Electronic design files
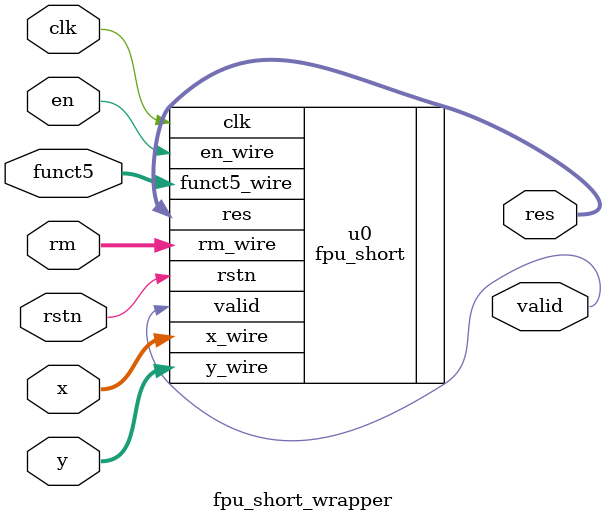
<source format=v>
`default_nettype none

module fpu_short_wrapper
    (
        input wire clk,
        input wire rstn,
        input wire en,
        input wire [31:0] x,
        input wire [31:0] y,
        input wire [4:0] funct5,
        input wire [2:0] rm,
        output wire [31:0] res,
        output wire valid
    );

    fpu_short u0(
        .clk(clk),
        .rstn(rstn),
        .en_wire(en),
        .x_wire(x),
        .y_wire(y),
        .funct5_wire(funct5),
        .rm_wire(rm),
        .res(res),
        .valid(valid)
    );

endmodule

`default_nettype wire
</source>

## Exercise aim
For each record, return its text exactly and leave any picture out.

## Exercise result
<source format=v>
`default_nettype none

module fpu_short_wrapper
    (
        input wire clk,
        input wire rstn,
        input wire en,
        input wire [31:0] x,
        input wire [31:0] y,
        input wire [4:0] funct5,
        input wire [2:0] rm,
        output wire [31:0] res,
        output wire valid
    );

    fpu_short u0(
        .clk(clk),
        .rstn(rstn),
        .en_wire(en),
        .x_wire(x),
        .y_wire(y),
        .funct5_wire(funct5),
        .rm_wire(rm),
        .res(res),
        .valid(valid)
    );

endmodule

`default_nettype wire
</source>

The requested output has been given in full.